Creator Tyler Sheridan, an actor familiar (well, vaguely familiar) from Veronica Mars and Sons of Anarchy, is now a bonafide mogul. Yellowstone, his first produced series, begat prequel series Yellowstone: 1883, with Western veteran Sam Elliott and country stars Faith Hill and Tim McGraw in the lead roles, and Yellowstone: 1923, starring Harrison Ford and Helen Mirren (Sheridan has a knack for attracting top-notch acting talent).

Then there’s Lawmen: Bass Reeves with David Oyelowo, originally conceived as a spin-off but realised as a stand-alone miniseries; upcoming Yellowstone series The Madison (a direct sequel starring Michelle Pfeiffer), 6666 (a Texas-set spin-off), and 1944 (a prequel, but a direct sequel to 1923), plus unrelated series Tulsa King, Mayor of Kingstown, Special Ops: Lioness, and the imminent Landman.

But it all began with Yellowstone, and now Yellowstone is back, with the second part of its fifth season premiering on November 11. Everything is up for grabs, everything is at stake. Costner’s John Dutton, now Governor of Montana, is at loggerheads with his prodigal son, Jamie (Wes Bentley), with fiery-tempered daughter Beth (Kelly Reilly) making the volatile mix even more dangerous. It seems certain that familial blood will be spilt. Exactly whose is a heavy question.

It’s been a borderline heroic journey getting here at all, with the Yellowstone schedule frequently shifting.

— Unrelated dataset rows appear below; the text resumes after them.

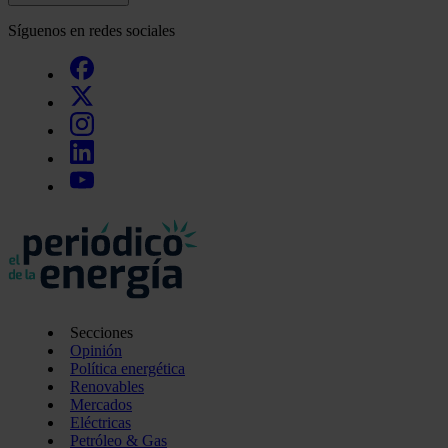
Síguenos en redes sociales
Secciones
Opinión
Política energética
Renovables
Mercados
Eléctricas
Petróleo & Gas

That’s not the only reason we’ve been waiting so long—the WGA and SAG strikes certainly didn’t help, and now we haven’t seen the Duttons since January 2023. Will it have been worth the wait?

I reckon so, and I’m not alone. The delay, and even the chatter and conjecture around the show’s returning cast, only heightens anticipation. Those kinds of strictures just build creative pressure, and odds are it’ll burst out in interesting and messy ways.

That’s the appeal of Yellowstone in a nutshell—it’s a melodrama. It’s not soapy—although I like to think of it as Dallas with AR-15s—it’s pulpy. It’s heightened and histrionic, never cleaving to mere “realism” when there are bigger beats to be hit. Everything about it is big—big actors playing big characters, giving big performances under big Montana skies.

The emotions in play are towering; every betrayal cuts like a knife, every grievance worthy of a blood feud, every act of violence explosive and heavy with consequences (for all that, Yellowstone is almost bloodless compared to 1883, an absolute slaughterhouse of a series). It’s Shakespearean—not just in that the dynastic tussles over the ranch invoke King Lear, but also in that Sheridan, like ol’ Will, was never afraid to play to the cheap seats.

It’s popular, and that can be confused with populist; Yellowstone is sometimes dismissed as a series for flyover country and red states, but the way it both deifies and interrogates the foundational myth of the American west is complex and arresting.

And if that’s too much for you, there are gunfights on the reg and the occasional gag about a cowhand having to jack off a horse (no, really). It is vast; it contains multitudes.